HM: You have to have those kinds of guys around your young guys. Good character guys. Not only for on-ice but for off-ice. These kids, they're only at the rink for two or three hours and the rest of the day, they're off on their own. And some of them are on their own for the first time.
So having those guys around to make sure [others are] doing what they need to do, keeping [others] on the straight and narrow off the ice is huge. That's why Vinny's the captain and Backs has become the assistant captain because those are the leaders you want around your young guys.
Nic Dowd, Ontario Reign Assistant Captain: Sean's probably a little more vocal. Both lead by example. Vinny's a little quieter in the room compared to Backs. Both have a good pulse of team. They know what needs to be said or what needs to be done. Easy guys to follow.
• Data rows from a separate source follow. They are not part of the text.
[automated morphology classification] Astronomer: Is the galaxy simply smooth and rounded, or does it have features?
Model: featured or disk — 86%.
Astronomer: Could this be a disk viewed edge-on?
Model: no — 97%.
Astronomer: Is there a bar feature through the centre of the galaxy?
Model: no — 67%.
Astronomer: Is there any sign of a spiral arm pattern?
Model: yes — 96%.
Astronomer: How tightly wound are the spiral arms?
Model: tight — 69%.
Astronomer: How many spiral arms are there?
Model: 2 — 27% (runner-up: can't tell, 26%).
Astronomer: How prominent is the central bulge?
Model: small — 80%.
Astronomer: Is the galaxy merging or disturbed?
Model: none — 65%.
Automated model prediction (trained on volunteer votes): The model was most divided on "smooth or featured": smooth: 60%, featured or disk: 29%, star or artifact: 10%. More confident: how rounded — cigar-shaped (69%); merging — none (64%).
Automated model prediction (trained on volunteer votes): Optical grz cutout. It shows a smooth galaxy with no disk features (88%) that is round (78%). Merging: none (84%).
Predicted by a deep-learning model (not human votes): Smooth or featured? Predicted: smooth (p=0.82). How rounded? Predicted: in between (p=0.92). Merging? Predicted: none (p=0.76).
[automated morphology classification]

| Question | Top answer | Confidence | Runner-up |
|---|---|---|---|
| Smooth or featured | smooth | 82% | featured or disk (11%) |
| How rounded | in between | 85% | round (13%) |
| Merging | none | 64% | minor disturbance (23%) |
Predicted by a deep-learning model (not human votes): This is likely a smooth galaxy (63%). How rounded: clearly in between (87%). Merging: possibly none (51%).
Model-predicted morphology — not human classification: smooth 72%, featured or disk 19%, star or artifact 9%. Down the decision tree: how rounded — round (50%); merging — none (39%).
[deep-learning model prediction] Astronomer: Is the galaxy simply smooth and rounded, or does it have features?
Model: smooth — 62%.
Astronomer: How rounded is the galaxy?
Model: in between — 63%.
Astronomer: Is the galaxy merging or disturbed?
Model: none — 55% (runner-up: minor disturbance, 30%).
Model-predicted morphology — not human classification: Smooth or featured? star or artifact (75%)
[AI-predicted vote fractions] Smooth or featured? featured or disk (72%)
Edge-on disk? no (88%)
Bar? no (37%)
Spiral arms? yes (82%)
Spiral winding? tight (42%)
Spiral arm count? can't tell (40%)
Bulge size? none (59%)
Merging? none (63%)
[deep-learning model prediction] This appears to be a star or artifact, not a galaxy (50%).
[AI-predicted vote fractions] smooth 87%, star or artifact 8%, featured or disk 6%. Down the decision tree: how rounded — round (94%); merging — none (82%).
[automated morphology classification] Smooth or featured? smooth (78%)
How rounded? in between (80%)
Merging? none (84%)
I think you see it a lot more in the pros, guys are much more willing to follow people that put the team in front of their own aspects. And I think that's seen with Vinny and Backs and Jeff and Buds...It's easy to follow guys like that: Guys who want to get better and are the hardest-working guys on the ice.
And fittingly, the ones who essentially grew up together live together now. From Backman's long locks to LoVerde's even longer odds, it's been some trip to the top for the roomies. Can they polish off personal-best seasons with yet another Calder Cup?
Stothers expands on the hierarchy of leadership in the Reign locker room.
MS: Part of it is there's guys that have letters on their jerseys, but we don't limit it to just the captain and the assistants. Last year, we had six core guys, and this year, we have six core guys that we meet with on a regular basis. Jeff Schultz isn't wearing a letter, but we value what Jeff has to say, his contributions. Michael Mersch could very easily be an assistant captain. So when he's here, we rely on him. Newbs is an experienced guy, both in the NHL and AHL. We kind of bring it to that small group, bounce ideas off them, they bounce ideas off us, and they can take it back to the guys in the room.
The biggest part is just the communication. There's got to be communication all the time between the coach and the players, players and the coach. So long as they know what's going on or what's expected of them, it's easier
You try to get guys that are easy to talk to. Sociable, engageable, that have a good feel for the room and what the guys are feeling. I trust those guys. If I ask any one of those six guys, "Are you guys tired? Are you beat up?" Say, from a road trip. They're going to say, "Yeah, we are." Or, "No, not that bad." So you could gauge even a practice accordingly. You can't ask them, and they say automatically, "Yeah, we're really beat up"...because they don't want to practice or put the work in. Then it doesn't work. But it's not the case with these guys. The trust is a two-way street. I know they'll do anything for us as a coaching staff, and they know we'll do anything for them as a coaching staff. It's trust.